A MORNINGTON Peninsula councillor wants municipalities around Port Phillip to ban jet skis.

Nepean ward councillor Hugh Fraser will try to drum up support for a jet ski ban from the 10-member Association of Bayside Municipalities.

If they agree, the state government would then be asked to implement the ban.

“This [ban] has been successfully accomplished on Sydney Harbour and I simply ask the question, as to whether that is a matter of interest to the association,” Cr Fraser said.

He raised the jet ski ban at the 15 March council meeting, asking Cr Bev Colomb – Mornington Peninsula Shire’s delegate to the Association of Bayside Municipalities and its current president – if she would take it up at the association’s next meeting.

Cr Colomb suggested that Cr Fraser talk to the shire’s coastal planners “and put a paper together” detailing his proposal.

“I’m sure that the assembly of the 10 councils around the bay will look at that, as they do other things that are put forward to the ABM, [which will then] decide if it’s appropriate for them to put that forward.
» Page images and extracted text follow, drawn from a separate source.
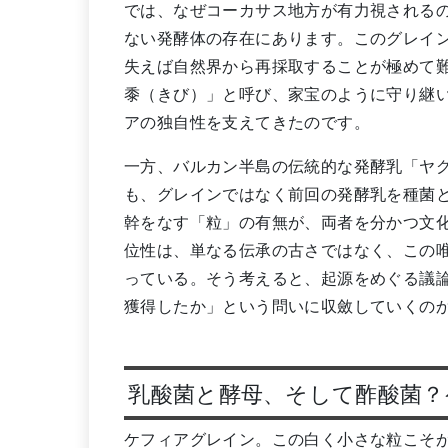
では、なぜコーカサス地方が有力視される
ない発酵体の存在にあります。このグレイ
失えば自然界から再採取することが極めて
黍（きび）」と呼び、家宝のように守り継
アの独自性を支えてきたのです。
一方、バルカン半島の伝統的な発酵乳「ヤ
も、グレインではなく前回の発酵乳を種菌
幹をなす「粒」の有無が、両者を分かつ文
位性は、単なる伝承の古さではなく、この
っている。そう考えると、起源をめぐる議
獲得したか」という問いに収斂していくの
乳酸菌と酵母、そして酢酸菌？
ケフィアグレイン。この白く小さな粒こそ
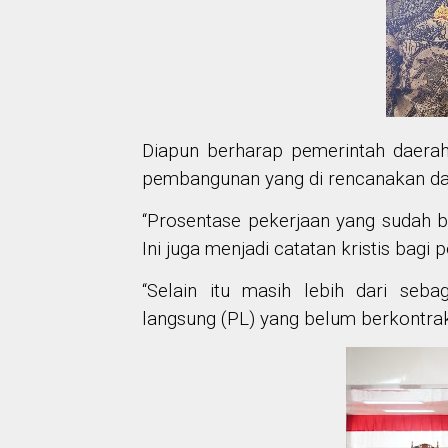
Diapun berharap pemerintah daera
pembangunan yang di rencanakan dap
“Prosentase pekerjaan yang sudah b
Ini juga menjadi catatan kristis bagi 
“Selain itu masih lebih dari seb
langsung (PL) yang belum berkontrak 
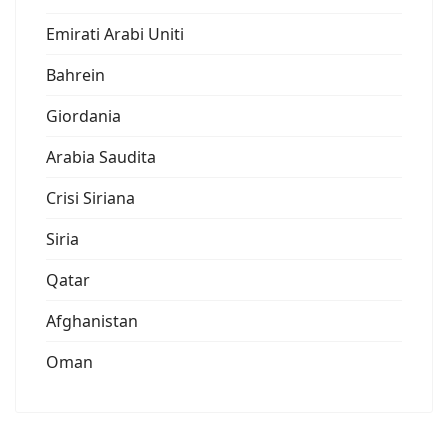
Emirati Arabi Uniti
Bahrein
Giordania
Arabia Saudita
Crisi Siriana
Siria
Qatar
Afghanistan
Oman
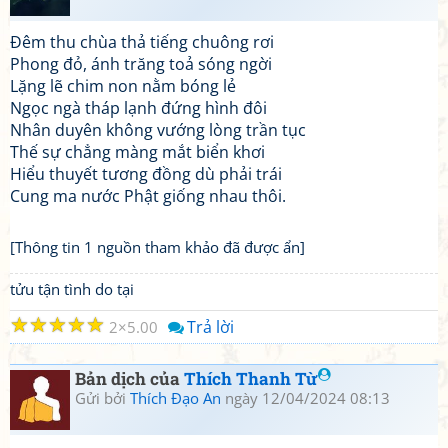
Đêm thu chùa thả tiếng chuông rơi
Phong đỏ, ánh trăng toả sóng ngời
Lặng lẽ chim non nằm bóng lẻ
Ngọc ngà tháp lạnh đứng hình đôi
Nhân duyên không vướng lòng trần tục
Thế sự chẳng màng mắt biển khơi
Hiểu thuyết tương đồng dù phải trái
Cung ma nước Phật giống nhau thôi.
[Thông tin 1 nguồn tham khảo đã được ẩn]
tửu tận tình do tại
☆
☆
☆
☆
☆
Trả lời
2
5.00
Bản dịch của
Thích Thanh Từ
Gửi bởi
Thích Đạo An
ngày 12/04/2024 08:13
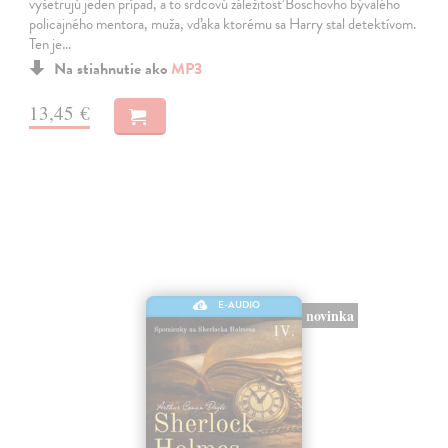
vyšetrujú jeden prípad, a to srdcovú záležitosť Boschovho bývalého
policajného mentora, muža, vďaka ktorému sa Harry stal detektívom.
Ten je…
Na stiahnutie ako
MP3
13,45 €
E-AUDIO
novinka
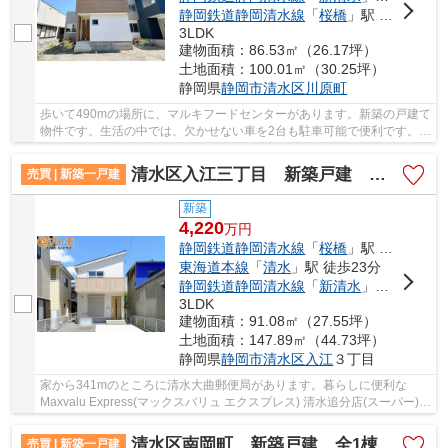
静岡鉄道静岡清水線
「
桜橋
」駅 徒歩22分
3LDK
建物面積：86.53㎡（26.17坪）
土地面積：100.01㎡（30.25坪）
静岡県
静岡市清水区
川原町
歩いて490mの場所に、マルキフードセンターがあります。新築の戸建て
物件です。生活の中では、欠かせない車を2台も駐車可能で便利です。浴
室乾燥機付き物件ならば、日中でなくても洗濯...
清水区入江三丁目 新築戸建 全1棟
売買 | 新築一戸建
新築
4,220
万
円
静岡鉄道静岡清水線
「
桜橋
」駅 徒歩8分
東海道本線
「
清水
」駅 徒歩23分
静岡鉄道静岡清水線
「
新清水
」駅 徒歩17分
3LDK
建物面積：91.08㎡（27.55坪）
土地面積：147.89㎡（44.73坪）
静岡県
静岡市清水区
入江
３丁目
家から341mのところに清水大曲郵便局があります。暮らしに便利な
Maxvalu Express(マックスバリュ エクスプレス) 清水追分店(スーパー)が
こちらから407mのところにあります。快適な暮ら...
清水区南岡町 新築戸建 全1棟
売買 | 新築一戸建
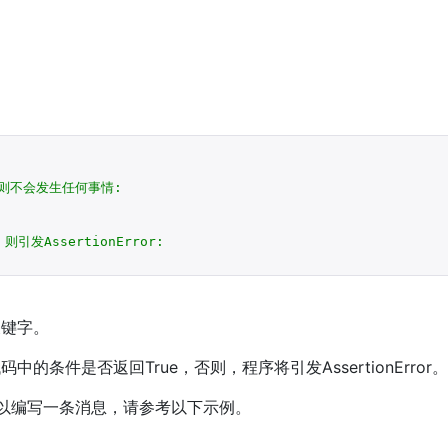
e，则不会发生任何事情:
，则引发AssertionError:
关键字。
中的条件是否返回True，否则，程序将引发AssertionError。
则可以编写一条消息，请参考以下示例。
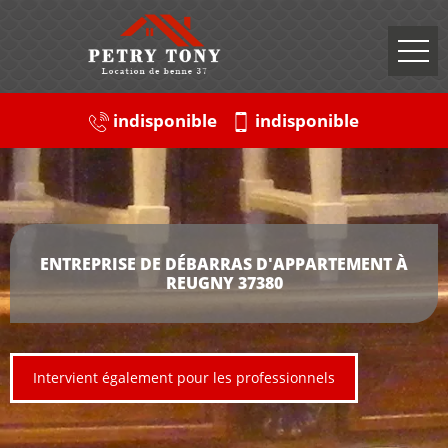
indisponible
indisponible
ENTREPRISE DE DÉBARRAS D'APPARTEMENT À
REUGNY 37380
Intervient également pour les professionnels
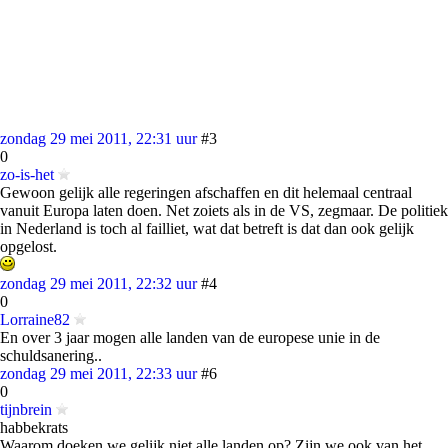
zondag 29 mei 2011, 22:31 uur
#3
0
zo-is-het
Gewoon gelijk alle regeringen afschaffen en dit helemaal centraal
vanuit Europa laten doen. Net zoiets als in de VS, zegmaar. De politiek
in Nederland is toch al failliet, wat dat betreft is dat dan ook gelijk
opgelost.
zondag 29 mei 2011, 22:32 uur
#4
0
Lorraine82
En over 3 jaar mogen alle landen van de europese unie in de
schuldsanering..
zondag 29 mei 2011, 22:33 uur
#6
0
tijnbrein
habbekrats
Waarom doeken we gelijk niet alle landen op? Zijn we ook van het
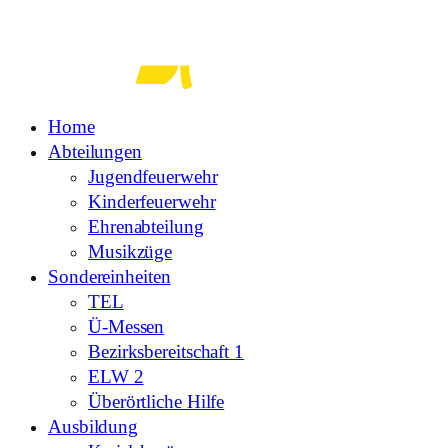
Zum
Inhalt
springen
Home
Abteilungen
Jugendfeuerwehr
Kinderfeuerwehr
Ehrenabteilung
Musikzüge
Sondereinheiten
TEL
Ü-Messen
Bezirksbereitschaft 1
ELW 2
Überörtliche Hilfe
Ausbildung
We do get a lot of requests along lines like that,” she said.

The association was very busy, Cr Colomb said, with “several projects that we’ve got steerage of”.
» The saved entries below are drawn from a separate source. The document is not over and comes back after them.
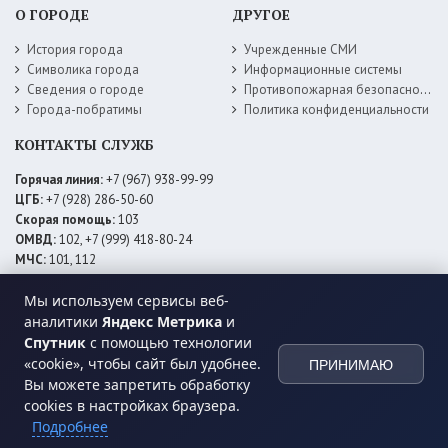
О ГОРОДЕ
ДРУГОЕ
История города
Учрежденные СМИ
Символика города
Информационные системы
Сведения о городе
Противопожарная безопасность
Города-побратимы
Политика конфиденциальности
КОНТАКТЫ СЛУЖБ
Горячая линия:
+7 (967) 938-99-99
ЦГБ:
+7 (928) 286-50-60
Скорая помощь:
103
ОМВД:
102, +7 (999) 418-80-24
МЧС:
101, 112
ЕДДС:
+7 (928) 576-09-83
Мы используем сервисы веб-
Электросети:
+7 (800) 220-02-20
Даггаз:
+7 (928) 980-64-04
аналитики
Яндекс Метрика
и
Горводоснаб:
+7 (928) 559-59-74
Спутник
с помощью технологии
Теплоснаб:
+7 (928) 873-27-09
«cookie», чтобы сайт был удобнее.
ПРИНИМАЮ
МФЦ:
+7 (938) 777-82-44
Вы можете запретить обработку
cookies в настройках браузера.
Подробнее
© 2026 Администрация
МО ГО «город Хасавюрт»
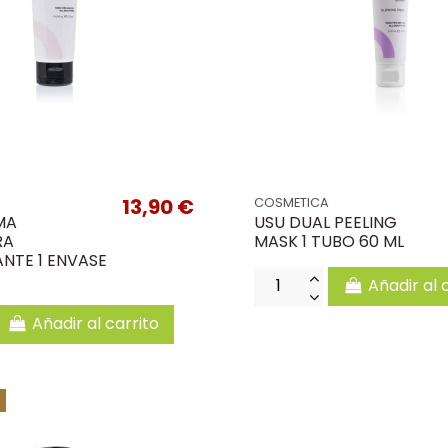
13,90 €
COSMETICA
MA
USU DUAL PEELING
RA
MASK 1 TUBO 60 ML
ANTE 1 ENVASE
Añadir al 
Añadir al carrito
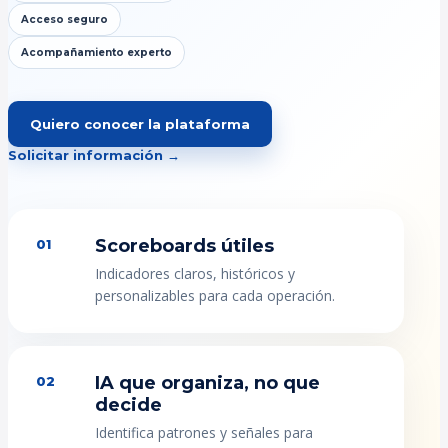
Acceso seguro
Acompañamiento experto
Quiero conocer la plataforma
Solicitar información →
Scoreboards útiles
01
Indicadores claros, históricos y
personalizables para cada operación.
IA que organiza, no que
02
decide
Identifica patrones y señales para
“There is a process where, if you put some things together – and you could bring that …  along to the ABM and put that forward as other delegates do; and it’s actually around the table that makes that decision.”
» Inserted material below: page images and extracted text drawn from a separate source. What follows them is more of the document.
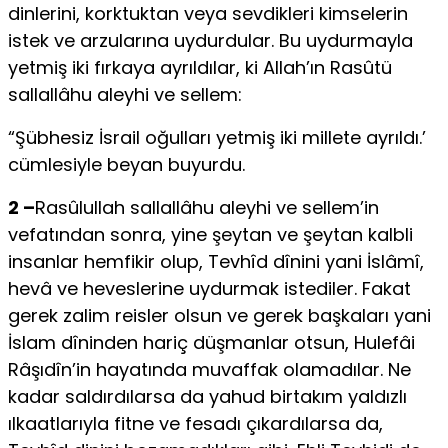
dinlerini, korktuktan veya sevdikleri kimselerin
istek ve arzularına uydurdular. Bu uydurmayla
yetmiş iki fırkaya ayrıldılar, ki Allah’ın Rasûtü
sallallâhu aleyhi ve sellem:
“Şübhesiz İsrail oğulla­rı yetmiş iki millete ayrıldı.’
cümlesiyle beyan buyurdu.
2 –
Rasûlullah sallallâhu aleyhi ve sellem’in
vefatından sonra, yine şeytan ve şeytan kalbli
insanlar hemfikir olup, Tevhîd dînini yani İslâmî,
hevâ ve heveslerine uydurmak istediler. Fakat
gerek zalim reisler olsun ve gerek başkaları yani
İslam dîninden hariç düşmanlar otsun, Hulefâi
Râşıdîn’in hayatında muvaffak olamadılar. Ne
kadar saldırdılarsa da ya­hud birtakım yaldızlı
ılkaatlarıyla fitne ve fesadı çıkardılarsa da,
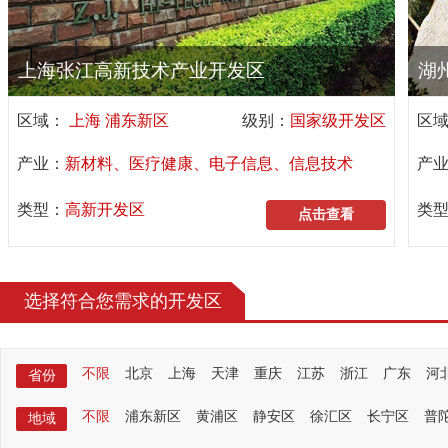
上海张江高新技术产业开发区
湖
区域：
上海 浦东新区
级别：
国家级开发区
区
产业：
新材料、医疗健康、电子信息、信息技术
产
类型：
高新开发区
类
点击查看
选择符合您需求的开发区
不限
北京
上海
天津
重庆
江苏
浙江
广东
河
省份
不限
浦东新区
黄浦区
静安区
徐汇区
长宁区
普
地域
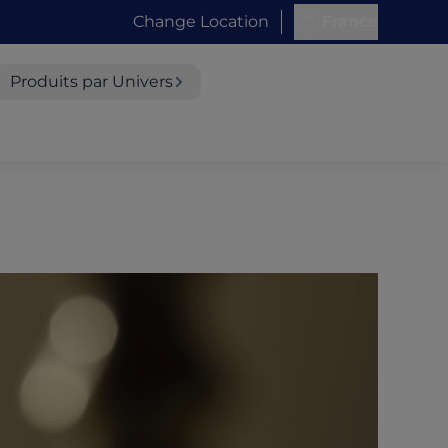
Change Location
France
Produits par Univers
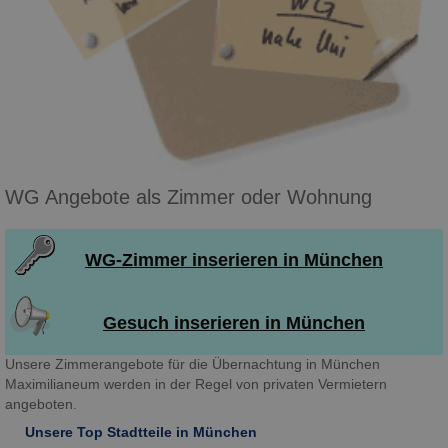
WG Angebote als Zimmer oder Wohnung
WG-Zimmer inserieren in München
Gesuch inserieren in München
Unsere Zimmerangebote für die Übernachtung in München
Maximilianeum werden in der Regel von privaten Vermietern
angeboten.
Unsere Top Stadtteile in München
Cr Colomb was reporting to councillors on dealings with the state government on the recently concluded Port of Melbourne lease and its impact on Port Phillip.

The ABM had put a set of principles to the government, which it believes “would ensure the health of the bay for many years to come. We will be seeking a response this week especially the monitoring of the bay and the shoreline as this is fundamental [to having] a benchmark for future monitoring of the bay,” Cr Colomb said.

“We’ll be going back to the Treasurer this week to try and get some of those principles in place.”

Jet skis, regarded by many beachgoers as a dangerous, noisy nuisance, are strictly controlled by legislation.

Operators must sit a test, be licensed and their craft must be registered. They and their passengers must wear lifejackets. A waterproof torch must be carried.

Jet ski drivers are subject to hoon legislation if engaged in dangerous activity that could hurt another water user and police issue fines or seize a craft used in a dangerous way.

Hoon behaviour includes performing “doughnuts” within 50 metres of swimmers or other water users and exceeding 8kph within 50 metres of other water users or closer than 200 metres to the shore.

Beachgoers seeing such behaviour can ring 000 and report it to police.